## Work to be completed
Reproduce the stretch of the blackstrap rum article from "I never suspected" through "style so rare?" word for word.

═══ Excerpt to read ═══

It's the first rum produced around Toronto since Gooderham & Worts closed in 1990
In the formative years of my spirits geekdom, I thirstily stalked the aisles of foreign liquor stores for booze I’d read about but never tasted: random amari, Swiss absinthes and blackstrap rum.
When I finally found the latter, it tasted more like pancake syrup with half a bottle of vanilla -extract dropped into it than the funky darkness I’d hoped for. It was a serious novelty that I’m pretty sure only cost me about $10 USD.
For a long time Cruzan, a distillery on St. Croix in the U.S. Virgin Islands, was the only maker of this style, which is distilled from blackstrap molasses, with more of the pitch-black stuff added before bottling for flavour and colour. Until now, that single dusty bottle of Cruzan on the bottom shelf of my home bar was the only expression I was aware of.
I never suspected the second blackstrap I’d taste would be from the GTA, but here we are: a blackstrap rum is now being produced (in micro amounts) in Vaughan by Last Straw Distillery.
Mike Hook, one of the distillery’s founders, says that it’s the first rum produced around Toronto since Gooderham & Worts closed in 1990. (Canada’s definition of rum stipulates that the spirit must be aged for at least a year in wood).
Hook says that the decision to dabble in this esoteric rum style was born of resourcefulness: blackstrap molasses (which Last Straw sources from the Caribbean) is cheaper than the fancy-grade molasses used in most other rums. Then why the hell is this style so rare?

═══ Information ═══

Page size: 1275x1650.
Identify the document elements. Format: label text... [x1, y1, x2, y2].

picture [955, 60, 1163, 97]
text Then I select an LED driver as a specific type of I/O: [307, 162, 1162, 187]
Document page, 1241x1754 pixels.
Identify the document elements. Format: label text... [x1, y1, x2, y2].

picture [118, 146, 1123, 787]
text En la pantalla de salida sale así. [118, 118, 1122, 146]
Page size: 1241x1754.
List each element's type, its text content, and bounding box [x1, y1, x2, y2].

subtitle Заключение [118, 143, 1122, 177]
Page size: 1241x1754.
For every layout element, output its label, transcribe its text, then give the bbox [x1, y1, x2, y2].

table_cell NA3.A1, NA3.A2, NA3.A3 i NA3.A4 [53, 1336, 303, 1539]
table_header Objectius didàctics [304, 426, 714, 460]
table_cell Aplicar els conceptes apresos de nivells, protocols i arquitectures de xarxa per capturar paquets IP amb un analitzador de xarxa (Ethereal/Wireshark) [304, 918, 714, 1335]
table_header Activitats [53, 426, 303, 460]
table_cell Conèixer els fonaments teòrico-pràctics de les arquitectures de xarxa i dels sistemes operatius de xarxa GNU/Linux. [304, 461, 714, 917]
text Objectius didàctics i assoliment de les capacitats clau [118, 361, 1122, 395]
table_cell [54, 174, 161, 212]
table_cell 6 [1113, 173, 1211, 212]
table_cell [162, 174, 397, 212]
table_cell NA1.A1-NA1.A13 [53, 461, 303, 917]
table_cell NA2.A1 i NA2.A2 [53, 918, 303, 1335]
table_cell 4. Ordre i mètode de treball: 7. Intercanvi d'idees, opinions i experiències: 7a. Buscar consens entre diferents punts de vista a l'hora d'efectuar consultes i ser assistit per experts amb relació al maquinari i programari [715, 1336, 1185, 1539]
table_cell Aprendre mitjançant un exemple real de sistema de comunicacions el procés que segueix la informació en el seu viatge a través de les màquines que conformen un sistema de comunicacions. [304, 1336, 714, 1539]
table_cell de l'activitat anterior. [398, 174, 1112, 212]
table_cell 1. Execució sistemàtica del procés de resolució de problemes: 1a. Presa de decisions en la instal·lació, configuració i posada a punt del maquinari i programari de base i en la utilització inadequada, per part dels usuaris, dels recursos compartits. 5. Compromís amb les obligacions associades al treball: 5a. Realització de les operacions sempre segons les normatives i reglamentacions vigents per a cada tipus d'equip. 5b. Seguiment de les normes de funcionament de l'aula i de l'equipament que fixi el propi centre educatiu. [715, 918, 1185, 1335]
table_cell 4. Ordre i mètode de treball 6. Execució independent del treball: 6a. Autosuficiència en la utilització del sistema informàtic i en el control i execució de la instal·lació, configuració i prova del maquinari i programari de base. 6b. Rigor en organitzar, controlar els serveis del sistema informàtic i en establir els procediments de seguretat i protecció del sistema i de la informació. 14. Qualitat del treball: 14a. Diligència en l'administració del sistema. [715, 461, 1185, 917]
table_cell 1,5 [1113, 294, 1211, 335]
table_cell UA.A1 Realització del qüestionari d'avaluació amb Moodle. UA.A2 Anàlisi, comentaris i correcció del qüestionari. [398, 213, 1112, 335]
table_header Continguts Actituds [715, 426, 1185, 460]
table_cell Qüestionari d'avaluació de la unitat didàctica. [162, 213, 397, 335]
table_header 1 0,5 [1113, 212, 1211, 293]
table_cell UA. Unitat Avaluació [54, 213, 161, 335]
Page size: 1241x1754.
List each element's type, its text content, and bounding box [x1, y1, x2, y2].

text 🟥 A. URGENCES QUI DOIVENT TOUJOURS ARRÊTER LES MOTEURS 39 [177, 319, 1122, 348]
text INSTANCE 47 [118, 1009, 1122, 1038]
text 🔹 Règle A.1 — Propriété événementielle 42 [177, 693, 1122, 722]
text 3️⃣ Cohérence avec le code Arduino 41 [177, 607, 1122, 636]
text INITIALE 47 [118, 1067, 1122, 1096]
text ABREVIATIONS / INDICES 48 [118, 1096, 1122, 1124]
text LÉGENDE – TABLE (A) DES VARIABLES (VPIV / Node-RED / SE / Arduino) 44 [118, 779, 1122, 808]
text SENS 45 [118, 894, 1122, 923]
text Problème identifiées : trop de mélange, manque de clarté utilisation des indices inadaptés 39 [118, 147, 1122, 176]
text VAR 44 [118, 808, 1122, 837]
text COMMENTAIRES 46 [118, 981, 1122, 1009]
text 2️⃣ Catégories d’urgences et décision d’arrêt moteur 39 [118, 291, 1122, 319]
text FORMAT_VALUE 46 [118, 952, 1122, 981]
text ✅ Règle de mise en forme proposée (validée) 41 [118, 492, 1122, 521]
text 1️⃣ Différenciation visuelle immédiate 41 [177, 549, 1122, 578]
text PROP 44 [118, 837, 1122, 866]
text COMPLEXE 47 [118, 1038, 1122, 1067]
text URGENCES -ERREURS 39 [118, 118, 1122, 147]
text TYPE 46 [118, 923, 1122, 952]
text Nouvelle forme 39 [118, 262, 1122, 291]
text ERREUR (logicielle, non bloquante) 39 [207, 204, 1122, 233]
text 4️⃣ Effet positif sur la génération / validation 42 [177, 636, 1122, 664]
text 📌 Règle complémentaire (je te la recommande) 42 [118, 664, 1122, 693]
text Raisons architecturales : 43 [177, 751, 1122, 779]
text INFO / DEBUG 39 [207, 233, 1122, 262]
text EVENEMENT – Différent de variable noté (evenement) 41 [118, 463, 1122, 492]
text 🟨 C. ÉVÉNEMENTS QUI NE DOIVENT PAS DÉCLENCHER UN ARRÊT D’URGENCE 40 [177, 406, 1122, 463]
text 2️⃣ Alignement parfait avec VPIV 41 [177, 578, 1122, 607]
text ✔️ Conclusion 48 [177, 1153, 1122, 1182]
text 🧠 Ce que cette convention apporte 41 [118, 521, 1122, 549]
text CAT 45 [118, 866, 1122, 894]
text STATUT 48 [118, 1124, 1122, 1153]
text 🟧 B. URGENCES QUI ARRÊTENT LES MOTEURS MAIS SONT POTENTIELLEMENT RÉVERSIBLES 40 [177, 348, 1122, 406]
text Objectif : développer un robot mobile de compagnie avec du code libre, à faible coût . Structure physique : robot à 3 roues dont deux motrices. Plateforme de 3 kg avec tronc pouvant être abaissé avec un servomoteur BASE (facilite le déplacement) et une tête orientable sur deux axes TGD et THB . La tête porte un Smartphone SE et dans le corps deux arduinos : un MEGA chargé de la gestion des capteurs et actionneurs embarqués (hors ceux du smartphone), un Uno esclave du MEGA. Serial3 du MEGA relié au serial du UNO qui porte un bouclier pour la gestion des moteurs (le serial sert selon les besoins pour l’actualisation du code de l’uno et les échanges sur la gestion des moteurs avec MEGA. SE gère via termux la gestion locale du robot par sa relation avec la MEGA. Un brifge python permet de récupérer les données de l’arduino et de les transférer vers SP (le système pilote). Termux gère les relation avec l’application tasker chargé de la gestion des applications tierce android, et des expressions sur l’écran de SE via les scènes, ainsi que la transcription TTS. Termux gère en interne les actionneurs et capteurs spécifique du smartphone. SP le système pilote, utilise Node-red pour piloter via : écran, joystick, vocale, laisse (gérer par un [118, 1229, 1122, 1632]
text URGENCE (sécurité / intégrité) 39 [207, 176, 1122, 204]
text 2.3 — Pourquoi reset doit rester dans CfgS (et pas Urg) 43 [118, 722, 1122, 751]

═══

## Response area
I never suspected the second blackstrap I’d taste would be from the GTA, but here we are: a blackstrap rum is now being produced (in micro amounts) in Vaughan by Last Straw Distillery.
Mike Hook, one of the distillery’s founders, says that it’s the first rum produced around Toronto since Gooderham & Worts closed in 1990. (Canada’s definition of rum stipulates that the spirit must be aged for at least a year in wood).
Hook says that the decision to dabble in this esoteric rum style was born of resourcefulness: blackstrap molasses (which Last Straw sources from the Caribbean) is cheaper than the fancy-grade molasses used in most other rums. Then why the hell is this style so rare?